Always get an Oops when booting 2.4.3-7, both SMP and UP. The boot hangs for a few seconds at "Updating /etc/fstab", then oopses. One time I received a message "Kernel panic: HOST_MSG_LOOP with invalid SCB bf In interrupt handler - not syncing", without an oops. This is only with the new aic7xxx_mod.o. I can boot 2.4.3-7 succesfully by using the old aic7xxx.o instead of aic7xxx_mod.o
Created attachment 19731 [details] Oops - manually copied by hand.
Created attachment 19732 [details] lspci output.
Interesting.. the oops suggests USB is to blame, but WTF does switching aic7xxx drivers help :)
This oops is from the SMP kernel, and it oopsed while kudzu was running. Perhaps there's a race issue that's being hit - there are some cals to aic7xxx in the stack backtrace.
I would like to see a result of a small experiment: rename usb-uhci.o to something that prevents it from loading. Also... I strongly suggest using a serial console whenever possible. Typing all of the oops trace is not an easy job, care for your fingers!
No dice. aic7xxx_mod.o still oopses even if usb-uhci is not loaded. I'm going to try to boot up the latest kernel from rawhide...
aic7xxx_mod.o still OOPSes in 2.4.5-0.2.9 aic7xxx.o still works without any problems aic7xxx_mod always oopses at "updating /etc/fstab", which is when kudzu runs.
Still oopses in 2.4.3-12 The kernel hangs for about 15 seconds before it oopses. There's a SCSI bus reset about 5 seconds before the oops. Looks like what's happening is that something that kudzu's frobbing is causing aic7xxx_mod.o to do a SCSI bus reset, then oops. I can also reproduce this on another machine, with slightly different hardware.
Created attachment 21706 [details] Another chipset that OOPses aic7xxx_mod.o
Seems it's a good thing that this driver isn't used as default, and judging by reports on linux-kernel about 2.4.6preLatest, it still isn't stable enough.
Adding Justin Gibbs to the Cc: list so that he can comment on the problem since it's his driver.
Verified that the oops still exists in 2.4.7-0.3 Excepts that after the oops, the kernel is now printing SCSI bus is being reset for host 1 channel 0 SCSI host 1 abort (pid 0) timed out - resetting SCSI bus is being reset for host 1 channel 0 SCSI host 1 channel 0 reset (pid 0) timed out - trying harder These message keep being printed to the console, in an infinite loop
Created attachment 32318 [details] I managed to capture this oops on a serial console, and thus get a good ksymoops run. This is aic7xxx_mod in 2.4.7-10smp.
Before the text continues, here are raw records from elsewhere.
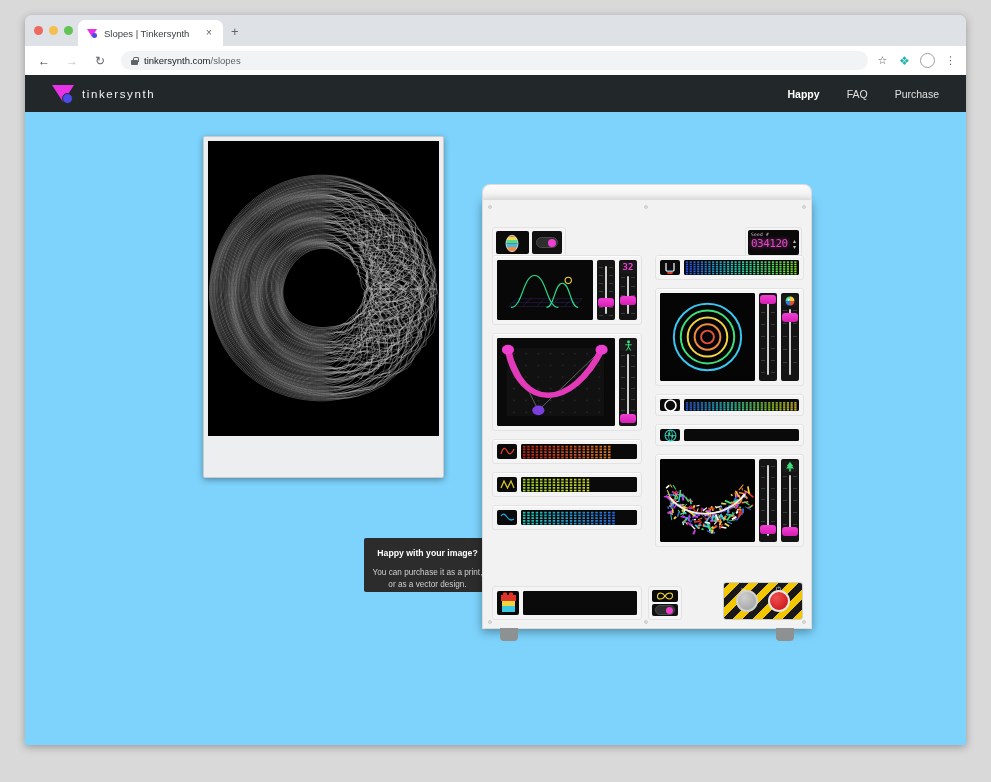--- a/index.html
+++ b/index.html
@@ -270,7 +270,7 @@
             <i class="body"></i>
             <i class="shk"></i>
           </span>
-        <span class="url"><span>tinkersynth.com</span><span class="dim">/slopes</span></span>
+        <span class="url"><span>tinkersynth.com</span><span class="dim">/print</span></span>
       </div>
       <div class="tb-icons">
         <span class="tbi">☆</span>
Created attachment 32319 [details] The entire 2.4.7-10smp boot sequence, ending with aic7xxx_mod oopsing when kudzu runs.
From looking at the serial console log, it appears that both the new and old driver are getting loaded. With 6.1.13, only the BAR being actively used (MEM I/O or PIO) is reserved. This may allow the old driver to attach should kudzu decide that the older driver is appropriate. I have seen on several installs here that, should you have more than one aic7xxx controller, the generated /etc/modules.conf can have mixed new and old driver entries. For example, if you do an expert install and choose the new driver, you'll get one entry for it, but an entry specifying the old driver for each additional controller. I don't know what would be required to make kudzu do the right thing as far as sticking with the driver the user chose during install. Anyway, I would expect that if you cleaned up /etc/modules.conf so that you don't have two drivers attempting to run the same hardware, that you'll have a better time of it. It would also be a good idea to upgrade to something much more recent than 6.1.13. The driver is currently at 6.2.3.
Thanks for the bug report. However, Red Hat no longer maintains this version of the product. Please upgrade to the latest version and open a new bug if the problem persists. The Fedora Legacy project (http://fedoralegacy.org/) maintains some older releases, and if you believe this bug is interesting to them, please report the problem in the bug tracker at: http://bugzilla.fedora.us/